I'm trying to optimize the code for my genetic algorithm. The DNA is currently a dictionary to increase lookup speeds for fitness calculations, but can be easily changed to a numpy array.

The mutation rate is supposed to be 1/L, L being the length of the DNA.

This solution works, but it's quite slow:

# Iterate through genome, flip a gene with a probability of 1/L
def mutate(self):
      self.dna = dict(
        [(i, flip(self.dna[i])) if random.randint(0,num_genes) < 1 
        else (i, self.dna[i]) for i in range(num_genes)]
        )

This solution is about twice as fast, but for some reason it produces much worse results:

# Select n number of genes calculated by 1/L, then change n random genes
def mutate(self):
      num_mutations = sum(np.random.choice([0,1], num_genes, p=[(num_genes-1)/num_genes, 1/num_genes]))
      for i in np.random.choice(num_genes-1, num_mutations):
        self.dna[i] = flip(self.dna[i])

As far as I can tell they mutate the same number of genes, and the output should be the same. 10 runs of both with set random seeds show that the latter approach results in way worse fitness results however.
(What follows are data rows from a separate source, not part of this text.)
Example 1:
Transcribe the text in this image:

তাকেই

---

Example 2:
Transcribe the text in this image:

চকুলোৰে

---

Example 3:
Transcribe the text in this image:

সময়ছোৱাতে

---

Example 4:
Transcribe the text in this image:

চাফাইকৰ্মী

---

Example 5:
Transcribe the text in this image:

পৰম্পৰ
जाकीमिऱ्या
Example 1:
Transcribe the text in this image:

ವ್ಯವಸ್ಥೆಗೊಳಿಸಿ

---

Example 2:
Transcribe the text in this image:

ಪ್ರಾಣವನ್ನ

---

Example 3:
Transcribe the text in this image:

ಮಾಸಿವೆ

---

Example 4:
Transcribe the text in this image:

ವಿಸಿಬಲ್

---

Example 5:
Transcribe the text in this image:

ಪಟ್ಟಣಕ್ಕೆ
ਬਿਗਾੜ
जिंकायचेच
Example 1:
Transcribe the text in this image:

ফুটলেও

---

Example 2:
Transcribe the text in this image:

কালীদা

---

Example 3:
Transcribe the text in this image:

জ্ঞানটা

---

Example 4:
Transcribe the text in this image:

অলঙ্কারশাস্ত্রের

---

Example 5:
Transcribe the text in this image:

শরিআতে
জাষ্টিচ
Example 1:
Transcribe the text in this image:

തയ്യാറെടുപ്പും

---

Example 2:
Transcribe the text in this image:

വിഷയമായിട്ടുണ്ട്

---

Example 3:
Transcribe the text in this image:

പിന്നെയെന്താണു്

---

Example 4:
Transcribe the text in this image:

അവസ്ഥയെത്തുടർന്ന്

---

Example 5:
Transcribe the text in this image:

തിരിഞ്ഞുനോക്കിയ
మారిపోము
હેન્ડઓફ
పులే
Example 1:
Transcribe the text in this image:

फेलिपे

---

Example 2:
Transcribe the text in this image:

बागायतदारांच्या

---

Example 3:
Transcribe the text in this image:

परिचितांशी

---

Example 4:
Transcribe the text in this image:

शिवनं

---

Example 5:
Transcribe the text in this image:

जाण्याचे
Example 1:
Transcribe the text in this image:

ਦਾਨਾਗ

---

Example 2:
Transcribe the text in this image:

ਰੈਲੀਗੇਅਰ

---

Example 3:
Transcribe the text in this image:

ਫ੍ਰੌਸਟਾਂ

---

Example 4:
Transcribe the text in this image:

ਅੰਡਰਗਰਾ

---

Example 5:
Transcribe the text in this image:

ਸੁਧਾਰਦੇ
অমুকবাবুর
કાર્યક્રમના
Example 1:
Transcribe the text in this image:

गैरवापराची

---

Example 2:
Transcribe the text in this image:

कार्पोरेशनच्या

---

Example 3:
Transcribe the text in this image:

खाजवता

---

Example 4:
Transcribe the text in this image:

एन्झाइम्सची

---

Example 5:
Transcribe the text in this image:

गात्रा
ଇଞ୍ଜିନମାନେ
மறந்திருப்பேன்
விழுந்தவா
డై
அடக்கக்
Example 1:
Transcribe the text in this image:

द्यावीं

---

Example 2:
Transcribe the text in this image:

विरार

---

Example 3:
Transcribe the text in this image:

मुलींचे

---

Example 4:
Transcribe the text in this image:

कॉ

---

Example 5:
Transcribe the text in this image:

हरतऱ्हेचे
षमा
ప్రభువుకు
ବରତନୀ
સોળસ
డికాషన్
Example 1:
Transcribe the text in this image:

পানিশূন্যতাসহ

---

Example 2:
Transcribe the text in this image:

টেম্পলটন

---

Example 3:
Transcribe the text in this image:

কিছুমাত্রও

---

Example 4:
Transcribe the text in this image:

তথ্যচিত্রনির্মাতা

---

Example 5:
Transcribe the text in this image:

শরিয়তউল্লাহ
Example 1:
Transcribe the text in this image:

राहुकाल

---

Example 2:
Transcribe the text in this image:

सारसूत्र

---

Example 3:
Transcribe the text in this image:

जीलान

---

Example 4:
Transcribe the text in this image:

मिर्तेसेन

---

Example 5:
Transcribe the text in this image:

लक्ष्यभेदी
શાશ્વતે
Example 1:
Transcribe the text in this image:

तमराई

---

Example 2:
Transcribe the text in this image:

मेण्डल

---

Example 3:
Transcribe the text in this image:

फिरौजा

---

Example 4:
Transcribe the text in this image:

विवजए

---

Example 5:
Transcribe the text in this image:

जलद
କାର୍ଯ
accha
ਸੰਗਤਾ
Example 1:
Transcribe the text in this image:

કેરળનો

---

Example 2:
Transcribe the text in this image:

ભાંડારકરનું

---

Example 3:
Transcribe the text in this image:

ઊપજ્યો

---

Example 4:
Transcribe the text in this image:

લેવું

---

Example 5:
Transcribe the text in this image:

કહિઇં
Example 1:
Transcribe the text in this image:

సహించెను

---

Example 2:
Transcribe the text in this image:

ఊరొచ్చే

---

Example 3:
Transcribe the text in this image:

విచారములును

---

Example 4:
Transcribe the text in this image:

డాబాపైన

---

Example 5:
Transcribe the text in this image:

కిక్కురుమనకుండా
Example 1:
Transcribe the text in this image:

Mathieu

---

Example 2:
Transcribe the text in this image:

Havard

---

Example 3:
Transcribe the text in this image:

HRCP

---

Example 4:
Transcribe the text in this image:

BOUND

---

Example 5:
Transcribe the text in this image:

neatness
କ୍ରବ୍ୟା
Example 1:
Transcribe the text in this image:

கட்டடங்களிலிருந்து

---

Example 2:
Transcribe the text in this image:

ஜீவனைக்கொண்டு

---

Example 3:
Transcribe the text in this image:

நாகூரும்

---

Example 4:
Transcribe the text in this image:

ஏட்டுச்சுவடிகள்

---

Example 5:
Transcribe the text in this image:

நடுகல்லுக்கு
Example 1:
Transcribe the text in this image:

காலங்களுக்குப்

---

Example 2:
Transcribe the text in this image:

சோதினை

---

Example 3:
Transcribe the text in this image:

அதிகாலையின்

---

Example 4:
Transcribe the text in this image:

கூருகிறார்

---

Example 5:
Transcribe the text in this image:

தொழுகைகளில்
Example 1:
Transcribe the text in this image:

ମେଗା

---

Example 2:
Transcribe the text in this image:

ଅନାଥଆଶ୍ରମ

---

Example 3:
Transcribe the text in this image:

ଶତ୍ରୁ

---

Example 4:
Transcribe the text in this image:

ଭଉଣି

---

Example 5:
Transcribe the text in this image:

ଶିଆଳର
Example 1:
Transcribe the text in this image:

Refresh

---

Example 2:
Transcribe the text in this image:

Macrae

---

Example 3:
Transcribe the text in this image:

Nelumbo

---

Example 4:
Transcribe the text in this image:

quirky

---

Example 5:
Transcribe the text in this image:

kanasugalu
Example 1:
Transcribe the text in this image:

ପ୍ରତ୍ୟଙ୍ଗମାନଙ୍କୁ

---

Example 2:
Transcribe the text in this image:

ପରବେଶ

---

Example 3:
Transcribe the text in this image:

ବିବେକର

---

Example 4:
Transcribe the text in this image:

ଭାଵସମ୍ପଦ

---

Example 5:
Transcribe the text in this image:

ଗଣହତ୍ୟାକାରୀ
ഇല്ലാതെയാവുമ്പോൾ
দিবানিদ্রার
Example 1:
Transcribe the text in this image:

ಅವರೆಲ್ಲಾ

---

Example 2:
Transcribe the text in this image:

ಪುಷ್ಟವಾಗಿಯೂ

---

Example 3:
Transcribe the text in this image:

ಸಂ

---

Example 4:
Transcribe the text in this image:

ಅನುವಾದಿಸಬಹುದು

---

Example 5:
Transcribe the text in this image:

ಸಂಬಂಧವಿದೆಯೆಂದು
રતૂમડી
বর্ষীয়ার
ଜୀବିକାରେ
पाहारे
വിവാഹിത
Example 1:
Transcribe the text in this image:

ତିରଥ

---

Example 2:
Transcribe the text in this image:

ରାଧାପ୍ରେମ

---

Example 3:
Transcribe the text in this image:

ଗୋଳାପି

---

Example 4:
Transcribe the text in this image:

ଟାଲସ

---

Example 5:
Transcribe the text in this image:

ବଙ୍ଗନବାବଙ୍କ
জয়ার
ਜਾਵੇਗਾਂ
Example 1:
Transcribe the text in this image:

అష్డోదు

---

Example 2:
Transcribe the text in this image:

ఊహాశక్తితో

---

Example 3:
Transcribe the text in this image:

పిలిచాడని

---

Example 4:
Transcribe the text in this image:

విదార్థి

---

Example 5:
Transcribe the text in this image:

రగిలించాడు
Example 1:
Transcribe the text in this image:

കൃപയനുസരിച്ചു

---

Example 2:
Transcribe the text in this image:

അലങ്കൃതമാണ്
Why does the second approach result in worse dna fitness? How do these approaches differ in their outcome?

Thank you for any help.

Answer 1

In the first example you are potentially mutating your genes more than num_mutations times. While your first method has on average num_mutations mutations, the fact that it sometimes is greater can be leveraged by your crossover function which will potentially contribute that more diverse gene into the pool. Ideally, your fitness function is able to discard bad permutations while capitalizing on potentially more diverse candidates that diversify the pool.

Additionally, mutating in chunks will tend to produce faster yet worse results. Because mutations are not homogenized as smoothly across the gene, then it is possible that a certain chunk will be mutated such that it skews the pool fitnesses and can potentially be disproportionately picked. Because the mutations are not homogenized, you are potentially missing out on the work that is done by mutating other genes that may not have as much impact on the fitness. This is one of the biggest pitfalls using exponential fitness functions, if you are doing that, as this will exponentiate this discrepancy. If you were to homogenize the random choice over the gene, this potentially much fitter gene would have a much more diverse contribution to the solution space search. There are several ways to easily get by this such as forcing fittest solutions to breed with other pool members without gene replacement if there are enough genes in a population.

Answer 2

First off: the vectorization

There's no point in using a dict when your indices are integers - looking up an integer index is always faster than using a hash-table. Also you can vectorize this using numpy - make your self.dna a numpy array instead of a list or a dict, which may make for a 10x-100x speedup.

def flip(x):  # x is a vector of genes, lets a binary array here
    return ~x
mutation_mask = np.random.rand(n_genes)<1./len(self.dna)
self.dna[mutation_mask] = flip(dna[mutation_mask])

Second off: Why your two algorithms are different:

I don't know, they look like they should be the same statistically. The one thing I can think is that in the second you're modifying self.dna in place with self.dna[i]=..., rather than reassigning self.dna=..., so any other area in the code that has a the old self.dna will have their copy changed too in the second case. You could fix this by inserting self.dna = self.dna.copy() before your for-loop in the second example.

Answer 3

The complexity is due to the multiple calls to random: You are calling it for each gene.

Your second example does the same but this time they are all called in the same function.

A way to drastically improve the performance is to reduce the number of random calls. For that, you can use some math to know beforehand how many mutations a genome will receive, the formula is the following

P(L, n, p) # probability of modifying n-times a genome of size L with a succes p (here p is 1/L)
P(L, n, p) = binomial(n, L) * p**n * (1-p)**(L-n)

If you are not too familiar with math, here is a python function that will do that for you:

def binomial(n, k):
    if 0 <= k <= n:
        ntok = ktok = 1
        for t in range(1, min(k, n - k) + 1):
            ntok *= n; ktok *= t; n -= 1
        return ntok // ktok
    else: return 0

def P(L, n, p): return binomial(L, n) * p**n * (1-p)**(L-n)

And now you can pre-compute that and keep it in a list:

proba = [P(L, i, 1/L) for i in range(0, L+1)]

Also I will recommand partially summing it for easier use of random

probaS = [sum(proba[:k]) for k in range(0, L+1)] + [1]

Now you can generate only one random number and you will directly know how many mutations you need for this genome:

r = random()
i = 0
while r > probaS[i]: i += 1

At the end of the loop, i-1 will tell you how many mutations are needed.

Now you just have to select randomly i-1 different part of the genome and this is done! You went from L random calls to only 2 or 3 on average.

On the basic test I conducted, the time complexity for L=50 and 100,000 genomes went from 5.74s to 196ms so about 30 times faster.

My answer is a bit technical so feel free to ask if it wasn't clear.